Économie
Bourses sous pression, les investisseurs regardent l’Iran, les taux et le pétrole
Wall Street et l’Europe risquent de rater leur rentrée. La hausse des rendements obligataires et du brut, sur fond de reprise des hostilités entre les…

Wall Street et l’Europe risquent de rater leur rentrée. La hausse des rendements obligataires et du brut, sur fond de reprise des hostilités entre les États-Unis et l’Iran, refroidit les marchés.

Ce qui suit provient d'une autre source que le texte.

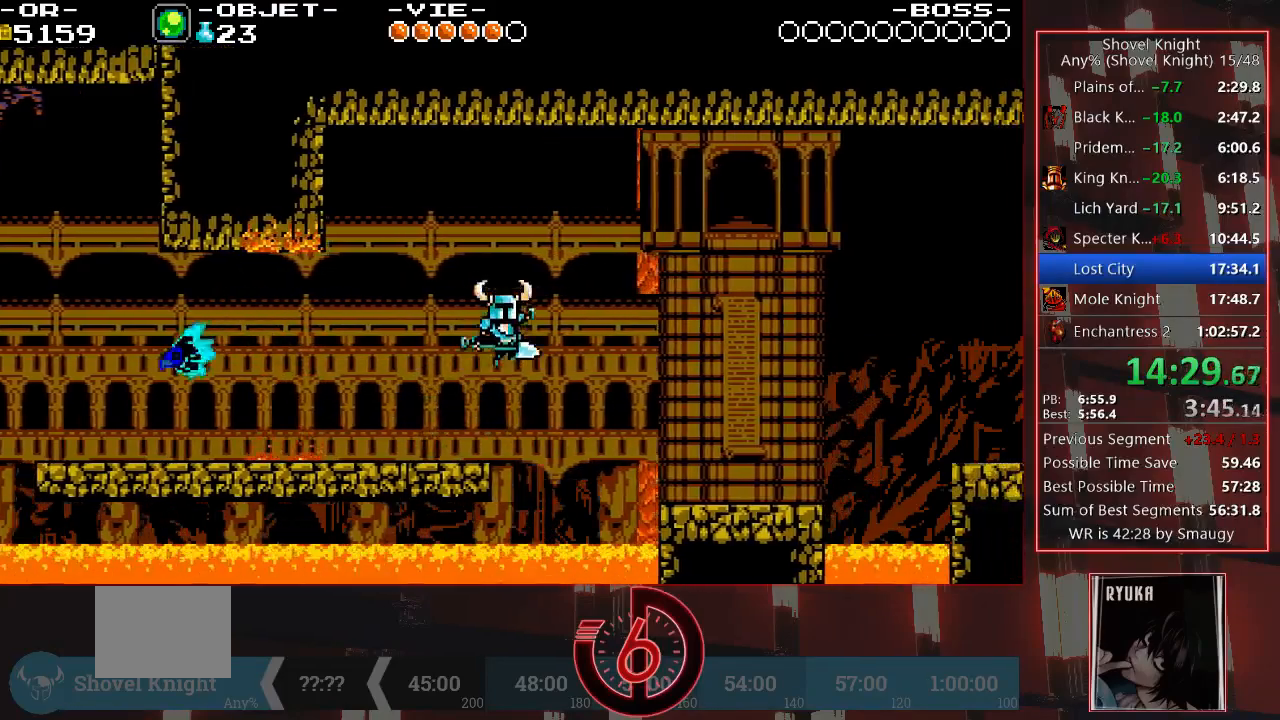
{"buttons": ["CROSS", "DPAD_RIGHT"], "left_stick": "center", "right_stick": "center", "events": [[183, "DPAD_UP", "down"], [233, "DPAD_UP", "up"], [267, "DPAD_UP", "down"], [300, "DPAD_UP", "up"]]}
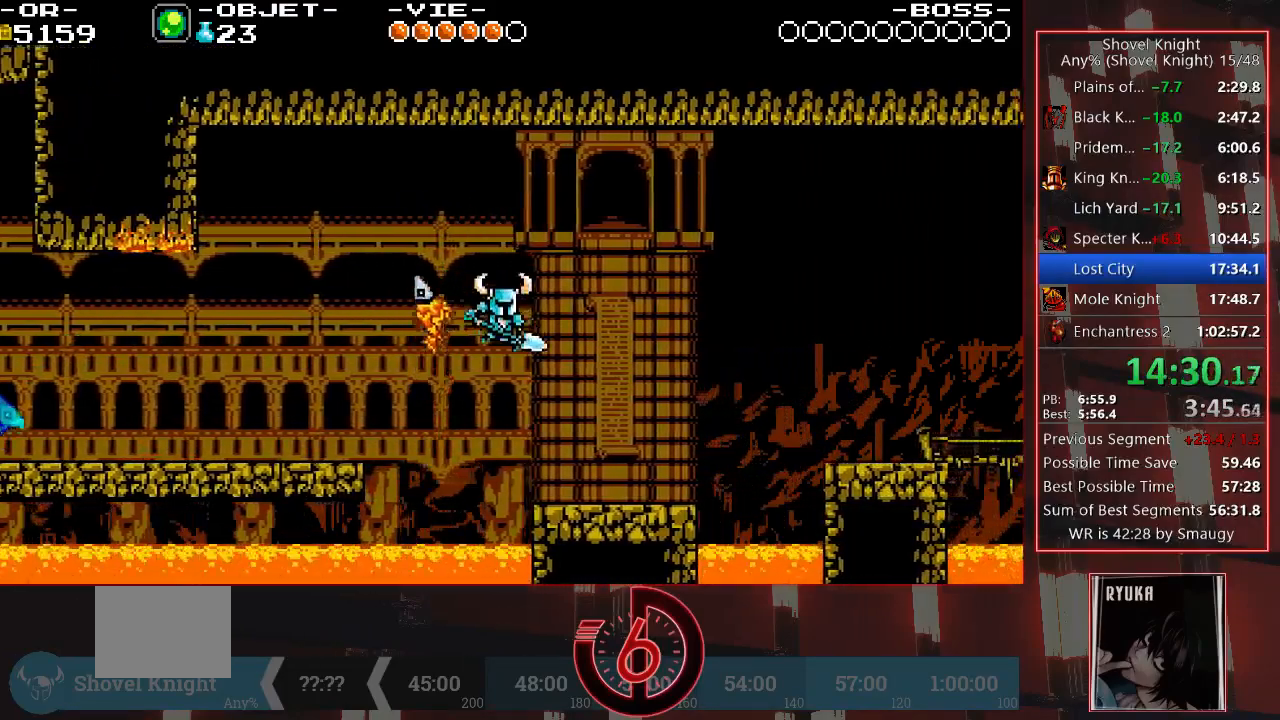
{"buttons": ["DPAD_RIGHT"], "left_stick": "center", "right_stick": "center", "events": [[83, "CROSS", "up"]]}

Les Bourses européennes sont dans le rouge à mi-séance, et Wall Street s’apprête à suivre le mouvement. Le CAC 40 perd 0,75%, le Dax allemand recule de 0,77% et le FTSE londonien fléchit de 0,58%. Les contrats à terme new-yorkais signalent eux aussi une ouverture en repli, avec le Dow Jones attendu en baisse de 0,13% et le Nasdaq de 0,54%. La prudence domine, et pour cause, les tensions géopolitiques sont revenues au premier plan.
Les États-Unis et l’Iran ont en effet repris leurs échanges de tirs, après plusieurs semaines d’accalmie. Ce contexte pèse sur un marché déjà fragilisé par la remontée des rendements obligataires. Les craintes inflationnistes, alimentées par la flambée du pétrole, et les inquiétudes budgétaires font grimper les taux. Résultat, les actions paraissent moins attractives. Le mois de septembre n’arrange rien, lui qui est traditionnellement difficile pour la Bourse, avec une performance moyenne négative pour l’indice S&P 500 depuis 1926.
Les opérateurs surveillent aussi de près les banques centrales. La Banque centrale européenne se réunit la semaine prochaine et la Réserve fédérale américaine dans la foulée. Des hausses de taux sont largement anticipées des deux côtés de l’Atlantique, ce qui tend encore un peu plus le marché obligataire. Aux États-Unis, le rendement du Trésor à dix ans a atteint son plus haut niveau depuis près de trois ans. En zone euro, le Bund allemand et l’OAT française sont également sous pression, les investisseurs réclamant des primes plus élevées pour détenir de la dette publique.
Dans ce climat morose, certaines valeurs tirent pourtant leur épingle du jeu. Dell Technologies bondit de près de 10% en avant-Bourse, après avoir relevé ses prévisions annuelles grâce à la forte demande pour ses serveurs d’intelligence artificielle. En Europe, le secteur bancaire profite de la hausse des taux, qui améliore les marges des établissements. Les groupes pétroliers et gaziers avancent aussi dans le sillage de la montée du brut. À l’inverse, le distributeur Lottomatica chute lourdement après l’annonce d’un projet de rachat de l’espagnol Cirsa, tandis que Volkswagen est pénalisé par son remplacement au sein de l’indice Euro Stoxx 50.
Côté changes, le dollar confirme sa vigueur. L’euro est retombé à son plus bas niveau depuis le 20 août et certains économistes jugent que la monnaie unique pourrait encore s’affaiblir d’ici la fin de l’année. Le pétrole, lui, poursuit son ascension, avec un Brent qui évolue autour de 95 dollars le baril. Les marchés évaluent les risques de perturbation de l’approvisionnement au Moyen-Orient, tout en notant que le brut continue d’arriver sur le marché. Une rentrée sous tension, en somme, où chaque indicateur économique sera scruté à la loupe.